_WORK REQUEST_
What you return must match the data exactly, line for line.

_GIVEN INFORMATION_
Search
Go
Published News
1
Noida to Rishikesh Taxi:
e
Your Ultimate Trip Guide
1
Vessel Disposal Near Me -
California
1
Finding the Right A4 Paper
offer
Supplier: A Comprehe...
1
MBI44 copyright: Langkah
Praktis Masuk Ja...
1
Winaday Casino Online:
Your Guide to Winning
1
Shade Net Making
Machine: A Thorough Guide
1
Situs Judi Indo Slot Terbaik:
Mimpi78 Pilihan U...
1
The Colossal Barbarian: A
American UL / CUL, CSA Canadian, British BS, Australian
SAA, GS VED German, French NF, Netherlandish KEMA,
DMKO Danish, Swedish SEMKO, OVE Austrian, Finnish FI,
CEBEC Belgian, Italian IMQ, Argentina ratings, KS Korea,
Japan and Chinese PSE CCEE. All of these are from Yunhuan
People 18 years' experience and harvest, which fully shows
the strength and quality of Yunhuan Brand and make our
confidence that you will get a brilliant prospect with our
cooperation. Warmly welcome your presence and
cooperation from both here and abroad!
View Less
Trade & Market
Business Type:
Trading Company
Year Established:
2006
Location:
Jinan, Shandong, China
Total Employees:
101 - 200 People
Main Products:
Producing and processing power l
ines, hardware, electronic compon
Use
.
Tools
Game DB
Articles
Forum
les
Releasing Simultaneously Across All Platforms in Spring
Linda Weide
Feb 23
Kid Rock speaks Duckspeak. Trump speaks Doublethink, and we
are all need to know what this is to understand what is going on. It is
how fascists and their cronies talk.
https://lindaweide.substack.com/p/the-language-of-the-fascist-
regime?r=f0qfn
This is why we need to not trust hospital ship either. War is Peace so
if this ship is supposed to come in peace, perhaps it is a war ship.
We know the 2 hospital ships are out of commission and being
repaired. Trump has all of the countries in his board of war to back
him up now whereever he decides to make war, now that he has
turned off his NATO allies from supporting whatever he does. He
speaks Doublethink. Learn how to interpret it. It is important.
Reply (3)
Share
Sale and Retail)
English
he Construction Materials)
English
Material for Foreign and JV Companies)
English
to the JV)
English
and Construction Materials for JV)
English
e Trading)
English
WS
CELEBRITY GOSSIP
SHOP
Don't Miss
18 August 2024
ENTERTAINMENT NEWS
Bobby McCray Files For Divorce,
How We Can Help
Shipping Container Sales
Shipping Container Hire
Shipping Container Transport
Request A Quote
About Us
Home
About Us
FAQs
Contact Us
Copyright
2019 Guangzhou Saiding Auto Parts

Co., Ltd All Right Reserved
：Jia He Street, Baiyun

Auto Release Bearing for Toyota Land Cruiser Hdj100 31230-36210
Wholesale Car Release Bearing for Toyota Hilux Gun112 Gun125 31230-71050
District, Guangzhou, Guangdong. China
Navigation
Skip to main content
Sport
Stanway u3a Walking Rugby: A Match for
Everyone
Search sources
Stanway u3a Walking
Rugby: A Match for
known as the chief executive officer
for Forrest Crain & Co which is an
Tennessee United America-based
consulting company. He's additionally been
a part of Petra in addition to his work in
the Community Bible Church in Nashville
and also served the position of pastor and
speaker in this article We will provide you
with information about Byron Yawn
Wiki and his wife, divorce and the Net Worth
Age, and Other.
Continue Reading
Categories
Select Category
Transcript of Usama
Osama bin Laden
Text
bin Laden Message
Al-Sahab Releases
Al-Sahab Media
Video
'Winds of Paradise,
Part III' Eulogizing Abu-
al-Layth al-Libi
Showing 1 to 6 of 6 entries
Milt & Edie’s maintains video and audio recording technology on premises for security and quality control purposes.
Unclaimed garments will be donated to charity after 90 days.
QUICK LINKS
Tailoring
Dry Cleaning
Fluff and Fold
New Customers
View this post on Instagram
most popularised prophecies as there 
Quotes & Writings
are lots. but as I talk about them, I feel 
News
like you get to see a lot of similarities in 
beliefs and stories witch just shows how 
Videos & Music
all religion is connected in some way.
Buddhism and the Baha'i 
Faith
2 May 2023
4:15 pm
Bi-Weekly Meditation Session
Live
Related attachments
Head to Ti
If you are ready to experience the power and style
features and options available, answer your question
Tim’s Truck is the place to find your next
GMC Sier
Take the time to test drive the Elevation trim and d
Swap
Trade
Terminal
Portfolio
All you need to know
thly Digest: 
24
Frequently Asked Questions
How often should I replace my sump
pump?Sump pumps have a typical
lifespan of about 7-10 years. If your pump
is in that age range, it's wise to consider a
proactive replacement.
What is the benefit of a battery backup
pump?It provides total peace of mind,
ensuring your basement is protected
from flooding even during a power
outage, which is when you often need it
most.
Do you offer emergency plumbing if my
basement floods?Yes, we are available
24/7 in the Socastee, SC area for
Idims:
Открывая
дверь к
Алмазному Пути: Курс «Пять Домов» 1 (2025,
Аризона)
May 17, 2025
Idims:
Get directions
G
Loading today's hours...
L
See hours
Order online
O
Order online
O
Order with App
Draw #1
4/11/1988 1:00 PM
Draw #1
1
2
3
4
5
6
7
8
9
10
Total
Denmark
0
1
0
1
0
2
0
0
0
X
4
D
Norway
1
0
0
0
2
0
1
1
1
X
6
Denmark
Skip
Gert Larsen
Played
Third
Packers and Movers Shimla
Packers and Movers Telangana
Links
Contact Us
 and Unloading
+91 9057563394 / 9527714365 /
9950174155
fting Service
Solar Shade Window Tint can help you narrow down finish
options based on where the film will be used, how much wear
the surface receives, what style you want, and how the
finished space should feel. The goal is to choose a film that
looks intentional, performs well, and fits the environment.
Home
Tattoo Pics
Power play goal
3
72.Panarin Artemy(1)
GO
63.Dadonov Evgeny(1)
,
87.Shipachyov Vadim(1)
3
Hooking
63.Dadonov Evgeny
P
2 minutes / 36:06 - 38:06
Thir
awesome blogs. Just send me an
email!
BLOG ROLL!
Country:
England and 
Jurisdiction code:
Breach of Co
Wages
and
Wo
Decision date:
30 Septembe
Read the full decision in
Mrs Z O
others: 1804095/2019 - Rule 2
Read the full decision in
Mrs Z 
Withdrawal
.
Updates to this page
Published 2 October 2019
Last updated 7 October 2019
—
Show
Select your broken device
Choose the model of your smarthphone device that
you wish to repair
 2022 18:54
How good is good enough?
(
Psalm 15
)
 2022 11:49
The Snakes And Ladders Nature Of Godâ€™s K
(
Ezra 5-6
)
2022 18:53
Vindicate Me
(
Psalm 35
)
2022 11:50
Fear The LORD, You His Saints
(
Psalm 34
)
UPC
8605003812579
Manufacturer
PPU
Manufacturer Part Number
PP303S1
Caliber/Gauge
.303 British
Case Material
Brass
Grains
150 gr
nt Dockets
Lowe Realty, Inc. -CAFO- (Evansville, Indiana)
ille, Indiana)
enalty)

_REPLY TO THE EXERCISE_
Search
Go
Published News
1
Noida to Rishikesh Taxi:
e
Your Ultimate Trip Guide
1
Vessel Disposal Near Me -
California
1
Finding the Right A4 Paper
offer
Supplier: A Comprehe...
1
MBI44 copyright: Langkah
Praktis Masuk Ja...
1
Winaday Casino Online:
Your Guide to Winning
1
Shade Net Making
Machine: A Thorough Guide
1
Situs Judi Indo Slot Terbaik:
Mimpi78 Pilihan U...
1
The Colossal Barbarian: A
American UL / CUL, CSA Canadian, British BS, Australian
SAA, GS VED German, French NF, Netherlandish KEMA,
DMKO Danish, Swedish SEMKO, OVE Austrian, Finnish FI,
CEBEC Belgian, Italian IMQ, Argentina ratings, KS Korea,
Japan and Chinese PSE CCEE. All of these are from Yunhuan
People 18 years' experience and harvest, which fully shows
the strength and quality of Yunhuan Brand and make our
confidence that you will get a brilliant prospect with our
cooperation. Warmly welcome your presence and
cooperation from both here and abroad!
View Less
Trade & Market
Business Type:
Trading Company
Year Established:
2006
Location:
Jinan, Shandong, China
Total Employees:
101 - 200 People
Main Products:
Producing and processing power l
ines, hardware, electronic compon
Use
.
Tools
Game DB
Articles
Forum
les
Releasing Simultaneously Across All Platforms in Spring
Linda Weide
Feb 23
Kid Rock speaks Duckspeak. Trump speaks Doublethink, and we
are all need to know what this is to understand what is going on. It is
how fascists and their cronies talk.
https://lindaweide.substack.com/p/the-language-of-the-fascist-
regime?r=f0qfn
This is why we need to not trust hospital ship either. War is Peace so
if this ship is supposed to come in peace, perhaps it is a war ship.
We know the 2 hospital ships are out of commission and being
repaired. Trump has all of the countries in his board of war to back
him up now whereever he decides to make war, now that he has
turned off his NATO allies from supporting whatever he does. He
speaks Doublethink. Learn how to interpret it. It is important.
Reply (3)
Share
Sale and Retail)
English
he Construction Materials)
English
Material for Foreign and JV Companies)
English
to the JV)
English
and Construction Materials for JV)
English
e Trading)
English
WS
CELEBRITY GOSSIP
SHOP
Don't Miss
18 August 2024
ENTERTAINMENT NEWS
Bobby McCray Files For Divorce,
How We Can Help
Shipping Container Sales
Shipping Container Hire
Shipping Container Transport
Request A Quote
About Us
Home
About Us
FAQs
Contact Us
Copyright
2019 Guangzhou Saiding Auto Parts

Co., Ltd All Right Reserved
：Jia He Street, Baiyun

Auto Release Bearing for Toyota Land Cruiser Hdj100 31230-36210
Wholesale Car Release Bearing for Toyota Hilux Gun112 Gun125 31230-71050
District, Guangzhou, Guangdong. China
Navigation
Skip to main content
Sport
Stanway u3a Walking Rugby: A Match for
Everyone
Search sources
Stanway u3a Walking
Rugby: A Match for
known as the chief executive officer
for Forrest Crain & Co which is an
Tennessee United America-based
consulting company. He's additionally been
a part of Petra in addition to his work in
the Community Bible Church in Nashville
and also served the position of pastor and
speaker in this article We will provide you
with information about Byron Yawn
Wiki and his wife, divorce and the Net Worth
Age, and Other.
Continue Reading
Categories
Select Category
Transcript of Usama
Osama bin Laden
Text
bin Laden Message
Al-Sahab Releases
Al-Sahab Media
Video
'Winds of Paradise,
Part III' Eulogizing Abu-
al-Layth al-Libi
Showing 1 to 6 of 6 entries
Milt & Edie’s maintains video and audio recording technology on premises for security and quality control purposes.
Unclaimed garments will be donated to charity after 90 days.
QUICK LINKS
Tailoring
Dry Cleaning
Fluff and Fold
New Customers
View this post on Instagram
most popularised prophecies as there 
Quotes & Writings
are lots. but as I talk about them, I feel 
News
like you get to see a lot of similarities in 
beliefs and stories witch just shows how 
Videos & Music
all religion is connected in some way.
Buddhism and the Baha'i 
Faith
2 May 2023
4:15 pm
Bi-Weekly Meditation Session
Live
Related attachments
Head to Ti
If you are ready to experience the power and style
features and options available, answer your question
Tim’s Truck is the place to find your next
GMC Sier
Take the time to test drive the Elevation trim and d
Swap
Trade
Terminal
Portfolio
All you need to know
thly Digest: 
24
Frequently Asked Questions
How often should I replace my sump
pump?Sump pumps have a typical
lifespan of about 7-10 years. If your pump
is in that age range, it's wise to consider a
proactive replacement.
What is the benefit of a battery backup
pump?It provides total peace of mind,
ensuring your basement is protected
from flooding even during a power
outage, which is when you often need it
most.
Do you offer emergency plumbing if my
basement floods?Yes, we are available
24/7 in the Socastee, SC area for
Idims:
Открывая
дверь к
Алмазному Пути: Курс «Пять Домов» 1 (2025,
Аризона)
May 17, 2025
Idims:
Get directions
G
Loading today's hours...
L
See hours
Order online
O
Order online
O
Order with App
Draw #1
4/11/1988 1:00 PM
Draw #1
1
2
3
4
5
6
7
8
9
10
Total
Denmark
0
1
0
1
0
2
0
0
0
X
4
D
Norway
1
0
0
0
2
0
1
1
1
X
6
Denmark
Skip
Gert Larsen
Played
Third
Packers and Movers Shimla
Packers and Movers Telangana
Links
Contact Us
 and Unloading
+91 9057563394 / 9527714365 /
9950174155
fting Service
Solar Shade Window Tint can help you narrow down finish
options based on where the film will be used, how much wear
the surface receives, what style you want, and how the
finished space should feel. The goal is to choose a film that
looks intentional, performs well, and fits the environment.
Home
Tattoo Pics
Power play goal
3
72.Panarin Artemy(1)
GO
63.Dadonov Evgeny(1)
,
87.Shipachyov Vadim(1)
3
Hooking
63.Dadonov Evgeny
P
2 minutes / 36:06 - 38:06
Thir
awesome blogs. Just send me an
email!
BLOG ROLL!
Country:
England and 
Jurisdiction code:
Breach of Co
Wages
and
Wo
Decision date:
30 Septembe
Read the full decision in
Mrs Z O
others: 1804095/2019 - Rule 2
Read the full decision in
Mrs Z 
Withdrawal
.
Updates to this page
Published 2 October 2019
Last updated 7 October 2019
—
Show
Select your broken device
Choose the model of your smarthphone device that
you wish to repair
 2022 18:54
How good is good enough?
(
Psalm 15
)
 2022 11:49
The Snakes And Ladders Nature Of Godâ€™s K
(
Ezra 5-6
)
2022 18:53
Vindicate Me
(
Psalm 35
)
2022 11:50
Fear The LORD, You His Saints
(
Psalm 34
)
UPC
8605003812579
Manufacturer
PPU
Manufacturer Part Number
PP303S1
Caliber/Gauge
.303 British
Case Material
Brass
Grains
150 gr
nt Dockets
Lowe Realty, Inc. -CAFO- (Evansville, Indiana)
ille, Indiana)
enalty)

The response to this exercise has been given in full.